In parallel, the team tackled a critical bug in our proof verification. A missing edge case was causing inconsistent validation under high load. That one took way too long to track down, but at least it's fixed. For now.
The Security Fire Drill
New security audit report dropped. Not great. Some issues are minor, but one potential vector could be exploited under specific network conditions. We triaged the findings and patched the biggest risk immediately. Rolling out more fixes tomorrow.
Security always feels like a moving target—patch one thing, find another weak spot the next day. But that’s the game. Better to find them now than for someone else to find them later.
The Compliance Dance
Got a "friendly" request for additional documentation from a regulator. It’s a standard request but still a distraction. Pulled the legal team in to tackle it while I focused on investor prep.
Speaking of investors, we’re refining our pitch deck for an upcoming meeting. It’s always a balance: too technical, and eyes glaze over. Too high-level, and it feels like fluff. Spent time today making our ZKP advantage clear without drowning in jargon.
Potential Partnership on the Horizon
Had a call with a potential DeFi partner. They’re interested in a deeper integration, which could boost our liquidity and user base. Their tech stack aligns well with ours, so it’s worth exploring. No commitments yet, but promising.

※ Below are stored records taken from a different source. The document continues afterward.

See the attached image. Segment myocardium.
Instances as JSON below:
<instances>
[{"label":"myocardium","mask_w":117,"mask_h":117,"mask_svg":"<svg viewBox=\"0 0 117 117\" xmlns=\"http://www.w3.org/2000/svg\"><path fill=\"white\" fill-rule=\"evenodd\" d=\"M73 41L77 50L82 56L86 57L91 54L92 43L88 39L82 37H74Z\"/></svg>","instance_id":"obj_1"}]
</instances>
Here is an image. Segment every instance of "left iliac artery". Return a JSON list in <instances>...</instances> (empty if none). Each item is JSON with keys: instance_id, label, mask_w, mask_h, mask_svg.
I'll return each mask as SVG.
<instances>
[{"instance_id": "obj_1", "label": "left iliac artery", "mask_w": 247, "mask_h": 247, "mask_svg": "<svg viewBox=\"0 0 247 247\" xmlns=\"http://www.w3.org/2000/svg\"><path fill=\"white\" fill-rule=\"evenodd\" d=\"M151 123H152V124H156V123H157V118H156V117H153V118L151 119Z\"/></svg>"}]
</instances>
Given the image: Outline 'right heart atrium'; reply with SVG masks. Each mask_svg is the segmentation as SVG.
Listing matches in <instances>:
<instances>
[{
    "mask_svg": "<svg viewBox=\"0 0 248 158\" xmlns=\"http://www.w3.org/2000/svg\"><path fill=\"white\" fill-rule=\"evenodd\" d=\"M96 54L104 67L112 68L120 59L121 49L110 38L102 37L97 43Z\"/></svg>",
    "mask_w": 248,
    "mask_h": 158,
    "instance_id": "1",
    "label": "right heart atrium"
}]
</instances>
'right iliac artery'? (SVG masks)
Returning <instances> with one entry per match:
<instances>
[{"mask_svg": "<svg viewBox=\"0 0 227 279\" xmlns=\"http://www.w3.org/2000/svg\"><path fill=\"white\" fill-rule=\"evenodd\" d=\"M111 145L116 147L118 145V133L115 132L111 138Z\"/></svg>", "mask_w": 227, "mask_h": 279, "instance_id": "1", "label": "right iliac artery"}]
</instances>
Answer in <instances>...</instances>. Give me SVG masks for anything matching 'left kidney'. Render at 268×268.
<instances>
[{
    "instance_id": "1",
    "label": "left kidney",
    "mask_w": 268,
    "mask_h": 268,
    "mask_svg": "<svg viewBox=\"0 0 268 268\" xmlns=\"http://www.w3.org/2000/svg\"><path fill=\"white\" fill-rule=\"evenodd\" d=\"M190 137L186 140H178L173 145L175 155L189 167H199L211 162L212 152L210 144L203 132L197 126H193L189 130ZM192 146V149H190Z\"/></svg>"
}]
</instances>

Today's Key Takeaway: Optimizing Proof Aggregation
If you're working with ZKPs and want to optimize proof aggregation, here’s a method worth trying:
- Batch proofs more aggressively – Instead of handling each proof independently, group them into larger sets to reduce overhead.

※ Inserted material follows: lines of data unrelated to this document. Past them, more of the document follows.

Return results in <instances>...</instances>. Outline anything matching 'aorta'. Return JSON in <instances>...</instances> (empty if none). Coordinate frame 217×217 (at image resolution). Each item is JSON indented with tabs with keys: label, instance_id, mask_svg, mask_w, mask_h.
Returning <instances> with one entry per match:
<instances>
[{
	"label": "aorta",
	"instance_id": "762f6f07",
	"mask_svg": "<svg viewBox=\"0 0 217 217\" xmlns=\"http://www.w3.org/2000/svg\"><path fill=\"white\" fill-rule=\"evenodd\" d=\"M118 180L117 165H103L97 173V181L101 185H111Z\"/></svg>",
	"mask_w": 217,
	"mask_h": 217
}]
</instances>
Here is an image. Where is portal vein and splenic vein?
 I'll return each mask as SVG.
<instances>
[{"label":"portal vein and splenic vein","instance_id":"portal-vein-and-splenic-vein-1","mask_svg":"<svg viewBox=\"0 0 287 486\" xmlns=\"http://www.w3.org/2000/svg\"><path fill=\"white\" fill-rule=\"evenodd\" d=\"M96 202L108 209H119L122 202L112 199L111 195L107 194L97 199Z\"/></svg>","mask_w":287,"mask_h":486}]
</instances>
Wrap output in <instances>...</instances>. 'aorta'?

- Precompute shared components – Identify repetitive computations across proofs and cache them. This can dramatically cut down redundant cycles.
- Parallelize where possible – If your infrastructure supports it, offload verification to multiple processors. This improves scalability.
- Test under real-world conditions – Theoretical optimizations don’t always hold up under high load. Run stress tests early.
Tried all of the above today—some worked, some didn’t. But we're iterating. And getting closer.
Final Thought
Some days feel like putting out one fire after another. Today was one of those days. But progress is progress, even when it’s messy.